Development of a Stereotactic Frame for Neurosurgery Targeting: A Prospective Pre-Clinical Study

Background and Objectives: Current commercial stereotactic frames have several limitations and are geometrically complex. They utilize imaginary, physically unreachable reference points, and they are expensive. We designed a three-dimensional, low-cost, and easy-to-assemble frame that can both visualize and physically reach the reference point at (0, 0, 0). Our frame allows simultaneous bilateral targeting via distinct trajectories, thereby reducing operative time while providing wider facial exposure for airway protection. Methods In a prospective phantom experiment (August–October 2025), five operators each performed five passes at four radiopaque intracranial targets (100 attempts). Before every pass, the frame was physically re-zeroed to the reference point.
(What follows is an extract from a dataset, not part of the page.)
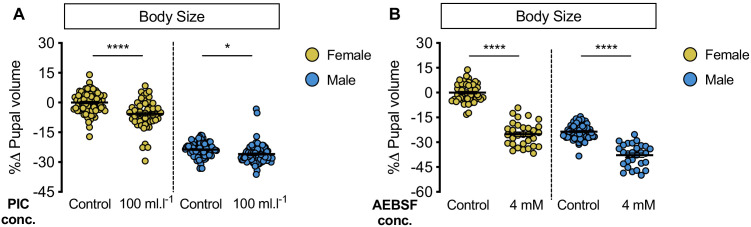
Pharmacological inhibition of protein breakdown has female-biased effects on body size.(A) Pupal volume was significantly higher in both w1118 females and males reared on a protein-rich diet (2Y) compared with genotype-matched females and males cultured on 2Y containing a broad-spectrum protease inhibitor cocktail (PIC) (p<0.0001 and p=0.0185, respectively; two-way ANOVA followed by Tukey HSD test). Importantly, the magnitude of the effect of inhibiting protein breakdown on pupal volume was higher in females (sex:treatment interaction p=0.0029; two-way ANOVA followed by Tukey HSD test). n = 57–92 pupae. (B) Pupal volume was significantly higher in both w1118 females and males reared on 2Y compared with genotype-matched females and males cultured on 2Y containing a serine protease-specific inhibitor 4-(2-aminoethyl)benzenesulfonyl fluoride hydrochloride (AEBSF) (p<0.0001 for both sexes; two-way ANOVA followed by Tukey HSD test); however, the magnitude of the effect of inhibiting protein breakdown on pupal volume was higher in females (sex:treatment interaction p<0.0001; two-way ANOVA followed by Tukey HSD test). n = 28–66 pupae. * indicates p<0.05; **** indicates p<0.0001; error bars indicate SEM.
For each attempt, we recorded the three-dimensional Euclidean target registration error (TRE) and the signed axis-specific offsets. Linear mixed-effects modelling with operator and target location as random factors, intraclass correlation, and Bland-Altman agreement were utilized for statistical analyses. Results All 100 trajectories contacted their intended target. Mean ± SD TRE was 0.19 ± 0.07 mm. Every attempt fell within 1 mm of the target (100%, 95%CI 96.4–100%). Axis-wise biases were negligible (Δx = 0.01mm, Δy=-0.01mm, Δz=-0.01mm; all p > 0.33). Bland-Altman limits of agreement were ± 0.23mm (x), ± 0.24mm (y), and ± 0.24mm (z) with no trend across the measurement range. Mixed-effects modelling attributed 12.5% of the residual variance to operators, 7.1% to target location, and 80.4% to unexplained (within-trial) error; the adjusted ICC was 0.20, indicating low between-operator variability relative to total variance. Neither repetition order (p = 0.38) nor location (p = 0.08) influenced TRE. The mean setup-to-trajectory time was under 10 minutes per operator. Conclusion Our stereotactic system delivered reproducible, near-millimeter accuracy in phantom testing while simplifying setup, reducing operative time, and eliminating expensive software dependency. These findings justify advancing to cadaveric studies and early clinical trials to broaden access to frame-based stereotaxy for urgent procedures, such as external ventricular drain placement, across diverse healthcare environments.